Last weekend, the sun dragged us out of the apartment all the way to the Inns of Court. After having pottered around Gray's Inn and Lincoln's Inn a few years ago, all that remained of the Temple hidden from our tramping feet were the Inner and Middle Inns. In particular, we wanted to check out the exhibition of effigies of old Templars at the lovely Round Church of St Mary.

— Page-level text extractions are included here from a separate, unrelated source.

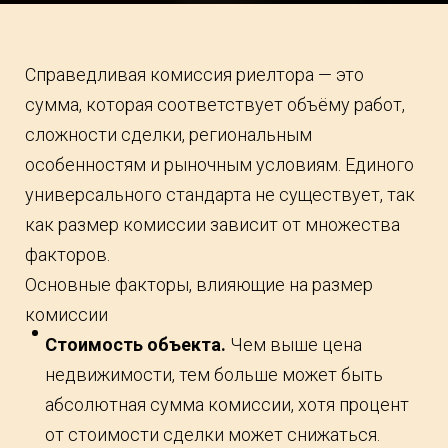
Справедливая комиссия риелтора — это
сумма, которая соответствует объёму работ,
сложности сделки, региональным
особенностям и рыночным условиям. Единого
универсального стандарта не существует, так
как размер комиссии зависит от множества
факторов.
Основные факторы, влияющие на размер
комиссии
Стоимость объекта.
Чем выше цена
недвижимости, тем больше может быть
абсолютная сумма комиссии, хотя процент
от стоимости сделки может снижаться.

It's a lovely, quiet part of London, particularly during the weekends. There are residences, law offices, judges' rooms, and large halls rented out to sundry parties for weddings and things. Graceful desi women in fancy saris glided by us towards one such marriage shindig, followed by portly desi men - doctors, evidently - with their blonde (nurses, I daresay) wives and blonde kids, all smiling at us politely. We didn't stick around to crash the celebrations. Instead, we headed to the round Church and allowed the boy to rampage around.
The first thing he noticed was the pillar outside the 12th century edifice with two knights on a horse. This, it turns out, is one of the traditional insignias of the Knights Templar, demonstrating both the fierceness of their fighting prowess and their vow of poverty.
Behind it was the English representation of Jerusalem's Church of the Holy Sepulchre. Built by the Templars after the success of the First Crusade, it was consecrated in 1185. The area, owned by the Templars, became their headquarters in England.
An interesting question is how the hangout of a bunch of warrior monks became associated with the Law in the city. The full story is given here. Suffice it to say that under the Normans, only priests were allowed to handle legal matters - originally Church Law, but as their adjudications became precedents for Common Law, so did their jurisdictions expand to cover secular matters. Later, they were replaced by a lay order of lawyers, all of whom, for some reason congregated in the Temple area, establishing their halls of residence and practice.
The first mention of the law in the Temple dates from Wat Tyler's Peasant Rebellion of the 14th century, when the area was sacked and legal documents destroyed. In Terry Jones's excellent Medieval Lives, he points out that Tyler's people, contrary to the popular perception of the indigent and uneducated rabble that constituted medieval peasantry, were clearly well-read and conversant with matters of the law. They are said to have targeted the legal archives of the Temple with one purpose - to destroy title deeds and land registry records, so that they could be freed from the tyranny of the nobility which (after the Black Death) was trying to suppress their freedoms of movement and undermine their wages.
Inside the Church were effigies of famed Templars and other worthies. Sieur Geoffrey de Mandeville, one of the first earls of Essex, is one worthy. All around the walls are grotesque physiognomies of men. While their purpose is not entirely clear to me, they did provide a brief moment of levity for the boy. "Funny!" he said.
Hordes of Japanese tourists abounded in the edifice, clicking away, posing and speaking rapidly in hushed tones. We nipped out in orderly fashion, and pottered around a bit more. Doctor Johnson's Buildings were behind the church, famous for,well, Doctor Johnson. Rather nondescript buildings, I must hasten to say, but behind them is a much prettier quadrangle surrounded by taller red-brick halls. Here I saw an unexplained sculpture of two hands. If anyone knows what these are about, I'd love to be advised.